Segundo a delegada, esse é mais um crime que a Polícia Civil não conseguiu elucidar, ainda que tenham sido realizadas diversas diligências. No Ministério Público, o caso acabou sendo arquivado em junho deste ano. O promotor responsável se aposentou. A substituta, que assumiu após o arquivamento, não conhece o caso e não quis falar com a reportagem.
Lamento não ter estado com o meu filho quando ele mais precisou de mim.
SIRLEI GOULART DA SILVA
Mãe de Jorge
Ainda que faça parte da rotina dos investigadores não desvendar todos os crimes, a falta de resposta aumenta a dor dos familiares. Os parentes chegaram a contratar advogado para acompanhar o caso junto à Polícia Civil.
—Não vou morrer sem ver preso quem fez isso com meu filho.
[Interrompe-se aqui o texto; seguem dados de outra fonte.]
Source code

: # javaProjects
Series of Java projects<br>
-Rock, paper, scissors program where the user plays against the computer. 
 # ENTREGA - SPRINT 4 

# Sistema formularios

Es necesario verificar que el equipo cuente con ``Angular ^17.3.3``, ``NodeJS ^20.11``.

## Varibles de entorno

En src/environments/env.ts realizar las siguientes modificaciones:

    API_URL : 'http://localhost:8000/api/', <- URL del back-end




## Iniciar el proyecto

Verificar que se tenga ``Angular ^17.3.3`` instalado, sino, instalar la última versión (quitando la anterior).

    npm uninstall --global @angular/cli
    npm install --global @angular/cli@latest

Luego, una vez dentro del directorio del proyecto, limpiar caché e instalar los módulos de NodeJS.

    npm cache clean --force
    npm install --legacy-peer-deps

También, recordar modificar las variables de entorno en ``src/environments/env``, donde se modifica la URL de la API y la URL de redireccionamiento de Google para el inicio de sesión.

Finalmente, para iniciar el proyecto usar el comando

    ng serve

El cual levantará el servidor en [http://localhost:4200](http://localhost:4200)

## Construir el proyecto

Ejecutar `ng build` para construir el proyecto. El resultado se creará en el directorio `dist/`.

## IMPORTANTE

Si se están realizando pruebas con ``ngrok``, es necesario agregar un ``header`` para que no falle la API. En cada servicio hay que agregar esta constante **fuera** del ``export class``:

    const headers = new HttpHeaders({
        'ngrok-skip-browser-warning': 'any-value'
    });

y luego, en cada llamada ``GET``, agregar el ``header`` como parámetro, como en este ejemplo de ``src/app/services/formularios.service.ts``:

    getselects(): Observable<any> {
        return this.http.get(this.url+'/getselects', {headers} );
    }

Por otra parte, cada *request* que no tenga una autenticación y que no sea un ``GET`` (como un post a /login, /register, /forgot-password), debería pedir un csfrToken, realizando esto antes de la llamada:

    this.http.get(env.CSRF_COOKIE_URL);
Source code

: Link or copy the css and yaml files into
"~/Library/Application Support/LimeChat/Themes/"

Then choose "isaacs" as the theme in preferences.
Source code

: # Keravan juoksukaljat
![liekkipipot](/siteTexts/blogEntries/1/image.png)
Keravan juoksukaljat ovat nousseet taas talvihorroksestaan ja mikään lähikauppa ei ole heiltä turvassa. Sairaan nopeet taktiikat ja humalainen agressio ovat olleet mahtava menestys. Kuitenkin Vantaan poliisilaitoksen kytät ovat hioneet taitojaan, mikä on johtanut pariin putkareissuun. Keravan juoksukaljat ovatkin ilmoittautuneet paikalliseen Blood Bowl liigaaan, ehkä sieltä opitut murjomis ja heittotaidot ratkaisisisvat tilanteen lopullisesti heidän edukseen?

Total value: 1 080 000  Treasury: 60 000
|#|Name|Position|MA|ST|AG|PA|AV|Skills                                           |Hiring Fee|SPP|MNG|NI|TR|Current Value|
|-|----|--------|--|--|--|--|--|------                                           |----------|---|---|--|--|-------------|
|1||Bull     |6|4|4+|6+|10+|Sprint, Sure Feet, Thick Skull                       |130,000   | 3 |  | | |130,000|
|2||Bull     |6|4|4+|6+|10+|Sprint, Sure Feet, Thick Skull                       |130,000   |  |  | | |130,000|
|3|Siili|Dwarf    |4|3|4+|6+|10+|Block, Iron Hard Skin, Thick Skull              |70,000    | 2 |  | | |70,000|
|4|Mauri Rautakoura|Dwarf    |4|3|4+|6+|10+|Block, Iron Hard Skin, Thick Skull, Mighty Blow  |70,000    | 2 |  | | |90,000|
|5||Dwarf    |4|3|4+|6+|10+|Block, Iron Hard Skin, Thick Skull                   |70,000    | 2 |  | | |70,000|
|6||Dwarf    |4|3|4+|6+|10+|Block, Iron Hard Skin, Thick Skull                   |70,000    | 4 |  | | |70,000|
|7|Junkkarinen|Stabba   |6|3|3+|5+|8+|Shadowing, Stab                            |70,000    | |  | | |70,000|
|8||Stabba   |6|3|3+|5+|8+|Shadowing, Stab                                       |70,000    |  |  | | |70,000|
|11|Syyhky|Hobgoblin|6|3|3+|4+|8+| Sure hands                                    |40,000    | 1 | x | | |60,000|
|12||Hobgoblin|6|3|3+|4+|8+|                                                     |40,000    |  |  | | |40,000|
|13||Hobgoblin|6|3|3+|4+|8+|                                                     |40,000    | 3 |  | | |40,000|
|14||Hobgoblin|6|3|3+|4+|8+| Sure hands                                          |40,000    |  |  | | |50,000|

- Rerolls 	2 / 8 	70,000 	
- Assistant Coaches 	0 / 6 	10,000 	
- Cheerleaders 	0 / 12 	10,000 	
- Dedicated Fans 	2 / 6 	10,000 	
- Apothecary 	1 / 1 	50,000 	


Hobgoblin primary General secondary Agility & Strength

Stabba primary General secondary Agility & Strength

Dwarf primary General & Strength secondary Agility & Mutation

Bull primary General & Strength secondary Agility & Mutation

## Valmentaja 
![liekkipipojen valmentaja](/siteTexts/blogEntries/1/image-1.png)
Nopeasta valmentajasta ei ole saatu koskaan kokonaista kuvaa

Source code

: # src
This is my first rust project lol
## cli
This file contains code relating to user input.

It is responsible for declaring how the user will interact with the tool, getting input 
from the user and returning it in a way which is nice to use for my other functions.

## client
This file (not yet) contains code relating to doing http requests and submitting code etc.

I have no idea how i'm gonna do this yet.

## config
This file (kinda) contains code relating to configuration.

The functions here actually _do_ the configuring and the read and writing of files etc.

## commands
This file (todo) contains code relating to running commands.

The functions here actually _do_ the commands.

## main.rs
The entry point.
Quero justiça — desabafa a mãe.
Postagens feitas pelo instrutor de tiros em redes sociais antes do crime intrigam a família, que acredita que ele estivesse sendo ameaçado. “Agora vou constituir um advogado e buscar meus direitos na Justiça”, escreveu Jorge em uma publicação. Apesar das supostas intimidações, ele não chegou a registrar boletim de ocorrência.
Doença fez com que parasse de trabalhar
Em camisetas, a família exibe a foto de Jorge Vicente Goulart da Silva com sorriso no rosto. Ao lado, o xodó dele: uma Harley- Davidson – a motocicleta que pilotava no dia do crime. Uma frase resume o apelo: queremos justiça. Ao redor, o pequeno Jorginho se mostrava alheio à dor. Uma das sobrinhas, Luciana Goulart, deu ao filho de pouco mais de um ano o nome do tio.
— Decidi quando soube que estava grávida — conta Luciana.
Segundo os familiares, Jorginho tinha duas paixões: a profissão de instrutor de tiros e a moto, que comprou depois de ter descoberto ter esclerose múltipla – mal que ataca o sistema nervoso central e pode provocar perdas na capacidade motora e na fala. Foi em razão da doença que precisou deixar o trabalho em 2010.
— Foi fazer uma apresentação, mas sentiu formigamento na mão. Depois disso, parou de trabalhar — conta a sobrinha Karina Goulart.
Com orgulho e nostalgia, uma das irmãs de Jorge, Izabel Cristina Goulart, mostra placas, medalhas e menções honrosas que ele recebeu como instrutor de tiros. Conta que era colaborador da polícia e sonhava ser agente federal.
— Não me convenci com o fato de ele ter sido assassinado em frente de casa, na Rua Santo Antônio, e ninguém ter descoberto nada. A gente não sabe o que fazer. Só temos vontade de gritar, de pedir ajuda — complementa a irmã Izabel Cristina.
Depois do último encontro e antes do dia do crime, Jorginho chegou a ligar para a mãe dizendo que precisava lhe contar algo. Não teve tempo de dizer o que era. A dúvida sobre qual seria o desabafo sufoca dona Sirlei.
— Lamento não ter estado com o meu filho quando ele mais precisou de mim — afirma a mãe, sem conseguir conter as lágrimas.
O Ministério Público e a Polícia Civil não têm previsão de reabrir a investigação sobre o caso.Lamento não ter estado com o meu filho quando ele mais precisou de mim.